Contents

30 May 2011

Articles


Notes

Editorial

This edition opens with a discussion by Loma Steynberg of UNISA of the challenges attending judicial decision-making in the award of delictual damages based on actuarial calculations. Fair assessments need to take both subjective and objective factors into consideration.

The interpretation of the South African National Credit Act keeps drawing the contentious attention of commercial lawyers and the courts. Corlia van Heerden and Hermie Coetzee of the University of Pretoria analyse the effects of the suspension of both a debtor's position when being reviewed by a debt counsellor to incur further debt and of a credit provider's ability to enforce debt claims against the debtor thus presumed to be in trouble. The question when and how such a debt review can properly be terminated, is generating difficulties.

The vagueness of the same piece of legislation draws the attention of Philip Stoop and Michelle Kelly-Louw of UNISA in their attempt to identify what meaning the concept of a "credit guarantee" should be given in terms of the Act, and particularly whether the common law contract of suretyship must be deemed to fall under this definition for the purposes of addressing reckless lending.

In the second instalment of their exploration of the possibilities for juristic persons to incur criminal liability, Pieter du Toit and Gerrit Pienaar of the North-West University in Potchefstroom investigate legislation of Australia and the United Kingdom in which recognition is given to true corporate or organisational fault based not on the fault of individuals but rather on the manner in which the corporation is structured.

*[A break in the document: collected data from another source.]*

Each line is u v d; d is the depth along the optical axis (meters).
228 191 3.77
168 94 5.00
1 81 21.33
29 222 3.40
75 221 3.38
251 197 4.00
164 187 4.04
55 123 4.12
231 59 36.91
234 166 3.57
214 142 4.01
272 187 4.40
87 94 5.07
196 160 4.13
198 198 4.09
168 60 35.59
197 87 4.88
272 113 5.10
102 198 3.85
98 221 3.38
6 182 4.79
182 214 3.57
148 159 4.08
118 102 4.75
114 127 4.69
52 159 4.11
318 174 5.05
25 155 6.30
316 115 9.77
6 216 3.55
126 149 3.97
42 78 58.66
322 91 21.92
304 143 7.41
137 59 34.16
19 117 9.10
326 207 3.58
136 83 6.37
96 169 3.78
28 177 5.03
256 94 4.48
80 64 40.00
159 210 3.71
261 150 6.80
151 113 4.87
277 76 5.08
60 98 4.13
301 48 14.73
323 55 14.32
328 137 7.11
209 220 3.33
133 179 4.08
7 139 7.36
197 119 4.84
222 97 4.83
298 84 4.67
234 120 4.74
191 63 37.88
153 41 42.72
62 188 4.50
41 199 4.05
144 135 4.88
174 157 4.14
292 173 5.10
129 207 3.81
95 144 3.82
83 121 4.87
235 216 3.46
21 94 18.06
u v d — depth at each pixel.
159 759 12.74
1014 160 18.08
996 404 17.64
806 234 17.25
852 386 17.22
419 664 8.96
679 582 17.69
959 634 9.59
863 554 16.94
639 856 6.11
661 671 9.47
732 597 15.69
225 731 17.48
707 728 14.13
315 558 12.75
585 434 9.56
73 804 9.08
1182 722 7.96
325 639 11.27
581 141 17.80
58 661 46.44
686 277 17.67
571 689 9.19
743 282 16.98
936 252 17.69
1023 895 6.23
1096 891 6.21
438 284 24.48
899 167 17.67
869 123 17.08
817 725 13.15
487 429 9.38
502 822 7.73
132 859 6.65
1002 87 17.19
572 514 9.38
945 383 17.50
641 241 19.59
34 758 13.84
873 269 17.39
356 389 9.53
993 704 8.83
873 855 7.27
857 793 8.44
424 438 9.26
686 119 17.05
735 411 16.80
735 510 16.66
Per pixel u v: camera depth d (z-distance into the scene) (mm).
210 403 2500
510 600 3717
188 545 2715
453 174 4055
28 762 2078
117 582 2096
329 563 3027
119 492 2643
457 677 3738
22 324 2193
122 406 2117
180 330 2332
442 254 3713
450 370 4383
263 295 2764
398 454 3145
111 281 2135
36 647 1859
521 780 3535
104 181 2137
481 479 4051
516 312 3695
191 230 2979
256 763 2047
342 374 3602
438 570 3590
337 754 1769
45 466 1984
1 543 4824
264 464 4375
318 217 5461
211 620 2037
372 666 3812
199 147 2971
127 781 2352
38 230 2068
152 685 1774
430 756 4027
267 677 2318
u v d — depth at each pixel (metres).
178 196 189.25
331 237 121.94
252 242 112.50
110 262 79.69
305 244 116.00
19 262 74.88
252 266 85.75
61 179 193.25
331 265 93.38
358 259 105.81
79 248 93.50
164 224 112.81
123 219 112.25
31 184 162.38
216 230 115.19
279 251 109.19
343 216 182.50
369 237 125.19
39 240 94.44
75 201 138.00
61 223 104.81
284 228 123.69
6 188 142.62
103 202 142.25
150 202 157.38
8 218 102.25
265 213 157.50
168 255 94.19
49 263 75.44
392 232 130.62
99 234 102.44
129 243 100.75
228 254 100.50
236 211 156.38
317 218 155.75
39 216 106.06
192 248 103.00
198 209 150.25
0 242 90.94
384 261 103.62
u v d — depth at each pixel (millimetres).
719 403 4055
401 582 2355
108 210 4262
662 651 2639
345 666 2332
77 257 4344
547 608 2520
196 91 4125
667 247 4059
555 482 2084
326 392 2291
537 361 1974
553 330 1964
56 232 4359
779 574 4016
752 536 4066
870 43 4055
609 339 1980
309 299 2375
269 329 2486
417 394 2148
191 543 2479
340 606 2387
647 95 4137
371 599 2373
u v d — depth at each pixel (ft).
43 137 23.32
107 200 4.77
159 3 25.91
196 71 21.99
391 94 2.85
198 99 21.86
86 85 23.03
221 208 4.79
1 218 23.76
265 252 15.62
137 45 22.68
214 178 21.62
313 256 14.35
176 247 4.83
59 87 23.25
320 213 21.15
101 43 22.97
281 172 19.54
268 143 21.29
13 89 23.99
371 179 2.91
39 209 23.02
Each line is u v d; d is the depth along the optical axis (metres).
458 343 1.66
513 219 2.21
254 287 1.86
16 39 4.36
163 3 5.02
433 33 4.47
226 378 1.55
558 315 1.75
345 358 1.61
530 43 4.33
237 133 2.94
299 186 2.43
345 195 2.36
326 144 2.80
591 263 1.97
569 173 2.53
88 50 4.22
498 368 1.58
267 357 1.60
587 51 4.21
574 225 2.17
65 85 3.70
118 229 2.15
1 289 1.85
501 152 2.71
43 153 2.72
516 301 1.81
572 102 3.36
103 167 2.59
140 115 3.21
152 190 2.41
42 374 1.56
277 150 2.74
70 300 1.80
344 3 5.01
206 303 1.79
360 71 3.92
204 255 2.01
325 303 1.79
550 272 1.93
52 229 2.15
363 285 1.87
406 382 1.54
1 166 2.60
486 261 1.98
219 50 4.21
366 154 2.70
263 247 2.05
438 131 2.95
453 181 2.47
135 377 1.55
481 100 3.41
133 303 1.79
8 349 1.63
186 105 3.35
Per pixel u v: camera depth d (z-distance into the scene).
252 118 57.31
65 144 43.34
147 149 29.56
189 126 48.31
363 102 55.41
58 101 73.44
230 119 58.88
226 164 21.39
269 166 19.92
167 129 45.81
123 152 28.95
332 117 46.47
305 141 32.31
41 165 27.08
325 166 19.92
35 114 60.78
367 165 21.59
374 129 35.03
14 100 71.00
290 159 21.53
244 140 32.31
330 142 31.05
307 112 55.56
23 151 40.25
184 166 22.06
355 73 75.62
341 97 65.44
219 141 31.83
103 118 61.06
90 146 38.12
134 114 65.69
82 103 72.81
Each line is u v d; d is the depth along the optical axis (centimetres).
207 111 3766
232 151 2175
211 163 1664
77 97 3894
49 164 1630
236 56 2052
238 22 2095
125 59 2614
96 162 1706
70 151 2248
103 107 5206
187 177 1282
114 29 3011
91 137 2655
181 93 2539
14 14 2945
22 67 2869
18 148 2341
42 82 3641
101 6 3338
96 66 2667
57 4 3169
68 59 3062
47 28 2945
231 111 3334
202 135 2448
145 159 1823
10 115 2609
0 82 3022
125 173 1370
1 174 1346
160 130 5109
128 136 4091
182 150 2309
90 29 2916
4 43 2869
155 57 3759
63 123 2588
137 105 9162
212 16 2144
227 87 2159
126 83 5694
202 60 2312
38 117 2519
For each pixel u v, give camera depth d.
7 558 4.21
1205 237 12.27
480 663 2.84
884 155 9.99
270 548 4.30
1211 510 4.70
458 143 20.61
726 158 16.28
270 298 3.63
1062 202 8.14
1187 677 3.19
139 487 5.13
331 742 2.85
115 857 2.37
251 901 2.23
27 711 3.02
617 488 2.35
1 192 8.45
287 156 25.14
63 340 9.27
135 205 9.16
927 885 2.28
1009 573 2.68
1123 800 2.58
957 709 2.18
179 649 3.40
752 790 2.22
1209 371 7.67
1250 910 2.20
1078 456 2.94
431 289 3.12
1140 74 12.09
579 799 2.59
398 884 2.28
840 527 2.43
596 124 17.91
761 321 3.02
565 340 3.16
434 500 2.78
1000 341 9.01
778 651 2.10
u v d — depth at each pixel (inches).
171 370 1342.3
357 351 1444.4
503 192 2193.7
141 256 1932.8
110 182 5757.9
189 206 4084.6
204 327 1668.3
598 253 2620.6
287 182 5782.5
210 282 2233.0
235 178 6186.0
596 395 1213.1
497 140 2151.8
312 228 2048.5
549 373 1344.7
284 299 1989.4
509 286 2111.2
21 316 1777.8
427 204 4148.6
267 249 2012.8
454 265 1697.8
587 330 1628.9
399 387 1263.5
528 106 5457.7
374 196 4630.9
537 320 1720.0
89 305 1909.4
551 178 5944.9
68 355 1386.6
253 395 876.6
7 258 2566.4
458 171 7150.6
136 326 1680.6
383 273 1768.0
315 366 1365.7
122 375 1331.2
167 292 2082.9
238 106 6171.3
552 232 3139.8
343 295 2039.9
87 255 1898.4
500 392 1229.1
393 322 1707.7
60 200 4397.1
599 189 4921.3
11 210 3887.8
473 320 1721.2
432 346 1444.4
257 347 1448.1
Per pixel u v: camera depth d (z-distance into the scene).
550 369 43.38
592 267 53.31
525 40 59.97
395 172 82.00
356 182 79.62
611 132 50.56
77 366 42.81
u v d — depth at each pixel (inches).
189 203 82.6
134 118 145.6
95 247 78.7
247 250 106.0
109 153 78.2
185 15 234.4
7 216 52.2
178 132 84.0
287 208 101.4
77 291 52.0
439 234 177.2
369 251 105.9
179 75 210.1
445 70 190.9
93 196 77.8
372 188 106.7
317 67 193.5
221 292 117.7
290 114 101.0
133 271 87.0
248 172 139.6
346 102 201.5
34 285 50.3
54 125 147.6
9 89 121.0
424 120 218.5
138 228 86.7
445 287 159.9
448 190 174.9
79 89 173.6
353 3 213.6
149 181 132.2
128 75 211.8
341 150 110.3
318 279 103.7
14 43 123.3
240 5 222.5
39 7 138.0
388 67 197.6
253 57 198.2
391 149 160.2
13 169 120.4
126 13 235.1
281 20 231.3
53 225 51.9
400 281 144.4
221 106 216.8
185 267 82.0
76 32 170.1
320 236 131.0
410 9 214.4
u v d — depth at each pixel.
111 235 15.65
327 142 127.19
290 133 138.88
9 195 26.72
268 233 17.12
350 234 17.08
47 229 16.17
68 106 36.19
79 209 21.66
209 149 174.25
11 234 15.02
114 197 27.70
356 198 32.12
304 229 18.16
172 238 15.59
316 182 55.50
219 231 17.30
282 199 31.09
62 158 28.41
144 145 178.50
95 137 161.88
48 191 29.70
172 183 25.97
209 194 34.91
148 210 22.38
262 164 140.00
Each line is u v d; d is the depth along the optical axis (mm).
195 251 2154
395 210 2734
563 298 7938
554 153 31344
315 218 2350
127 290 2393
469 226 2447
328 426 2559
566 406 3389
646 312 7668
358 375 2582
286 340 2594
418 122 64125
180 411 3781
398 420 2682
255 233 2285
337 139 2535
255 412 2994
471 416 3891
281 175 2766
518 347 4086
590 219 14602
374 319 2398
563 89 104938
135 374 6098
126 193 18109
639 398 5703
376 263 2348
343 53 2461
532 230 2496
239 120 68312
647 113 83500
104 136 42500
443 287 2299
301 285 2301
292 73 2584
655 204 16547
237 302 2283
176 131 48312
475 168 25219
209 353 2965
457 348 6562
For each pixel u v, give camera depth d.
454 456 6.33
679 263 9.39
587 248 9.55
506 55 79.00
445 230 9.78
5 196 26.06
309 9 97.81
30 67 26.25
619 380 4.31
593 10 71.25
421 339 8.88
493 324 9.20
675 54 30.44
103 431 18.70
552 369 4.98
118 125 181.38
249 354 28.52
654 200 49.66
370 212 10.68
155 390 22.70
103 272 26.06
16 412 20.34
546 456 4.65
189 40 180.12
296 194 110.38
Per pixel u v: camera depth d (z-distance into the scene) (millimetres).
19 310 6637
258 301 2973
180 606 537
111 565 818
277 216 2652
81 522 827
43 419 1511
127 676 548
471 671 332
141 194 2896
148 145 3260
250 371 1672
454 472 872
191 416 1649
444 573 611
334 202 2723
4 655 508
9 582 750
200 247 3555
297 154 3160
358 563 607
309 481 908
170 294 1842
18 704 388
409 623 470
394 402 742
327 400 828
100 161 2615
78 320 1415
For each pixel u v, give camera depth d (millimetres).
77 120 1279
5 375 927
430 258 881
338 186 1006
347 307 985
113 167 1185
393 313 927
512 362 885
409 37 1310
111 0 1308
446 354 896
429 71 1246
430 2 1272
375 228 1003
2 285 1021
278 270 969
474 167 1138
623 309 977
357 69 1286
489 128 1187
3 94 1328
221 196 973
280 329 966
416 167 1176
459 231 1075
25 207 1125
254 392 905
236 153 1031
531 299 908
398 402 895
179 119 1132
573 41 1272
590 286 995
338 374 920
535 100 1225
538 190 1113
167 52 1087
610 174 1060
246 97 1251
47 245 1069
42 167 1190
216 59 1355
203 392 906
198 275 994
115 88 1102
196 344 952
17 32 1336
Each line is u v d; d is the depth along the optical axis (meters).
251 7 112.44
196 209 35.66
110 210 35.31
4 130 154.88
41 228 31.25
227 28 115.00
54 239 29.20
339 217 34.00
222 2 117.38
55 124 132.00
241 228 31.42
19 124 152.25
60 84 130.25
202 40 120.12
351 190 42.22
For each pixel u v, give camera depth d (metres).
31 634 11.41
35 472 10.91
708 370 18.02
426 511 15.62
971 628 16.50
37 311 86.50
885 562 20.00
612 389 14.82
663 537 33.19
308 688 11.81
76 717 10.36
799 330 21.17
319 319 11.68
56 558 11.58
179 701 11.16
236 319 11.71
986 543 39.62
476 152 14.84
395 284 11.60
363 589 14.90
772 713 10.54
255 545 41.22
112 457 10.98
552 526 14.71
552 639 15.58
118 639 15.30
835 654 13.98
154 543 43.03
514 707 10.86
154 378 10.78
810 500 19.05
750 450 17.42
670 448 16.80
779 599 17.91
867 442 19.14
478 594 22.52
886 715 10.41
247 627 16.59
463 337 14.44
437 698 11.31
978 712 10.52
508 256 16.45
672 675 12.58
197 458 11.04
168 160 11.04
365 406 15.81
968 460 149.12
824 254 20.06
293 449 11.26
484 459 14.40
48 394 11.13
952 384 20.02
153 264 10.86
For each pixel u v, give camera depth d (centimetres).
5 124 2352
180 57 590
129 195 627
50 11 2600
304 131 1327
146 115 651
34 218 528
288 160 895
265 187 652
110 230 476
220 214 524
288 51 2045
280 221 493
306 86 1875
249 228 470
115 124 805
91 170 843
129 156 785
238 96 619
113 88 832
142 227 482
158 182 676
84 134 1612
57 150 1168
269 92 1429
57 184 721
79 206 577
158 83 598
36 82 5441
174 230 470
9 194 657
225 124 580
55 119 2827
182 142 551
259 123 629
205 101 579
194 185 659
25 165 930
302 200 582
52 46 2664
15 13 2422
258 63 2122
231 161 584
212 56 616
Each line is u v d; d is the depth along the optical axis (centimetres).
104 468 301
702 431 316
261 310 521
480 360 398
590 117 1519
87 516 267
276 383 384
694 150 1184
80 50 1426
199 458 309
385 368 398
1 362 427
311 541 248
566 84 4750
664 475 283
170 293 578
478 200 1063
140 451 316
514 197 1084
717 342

Brighton and Yeukai Mupangavanhu of the University of the Western Cape seek to demonstrate that the design and administration of student discipline at institutions of higher education qualifies to be administrative action, requiring it to be aligned to the imperatives of just administrative action.

Next Wesahl Domingo of the University of the Witwatersrand highlights the difficulties attending divorced parents' rights and obligations regarding the children where the other divorced parent moves away. She points out that the increased mobility of society is causing more frequent applications concerning local and international family relocations to be brought before the courts.

In his note Ngwaru Maghembe of the University of Pretoria again brings to the fore the difficulties emanating from the National Credit Act as it emerges from a decision of the Supreme Court of Appeal in which it was found that instituting sequestration proceedings against a debtor should not be seen as proceedings to enforce a credit agreement.

In another case note Steve Cornelius of the University of Pretoria sets out the degree of clarity provided by the judiciary regarding limitations on the exploitation of the identity of celebrities for commercial gain and, in the last note, Kebolo Selala of the North-West University in Mafikeng critically discusses the decision of the South African Labour Appeal Court regarding jurisdiction to resolve a dispute of unfair dismissal involving a sex worker.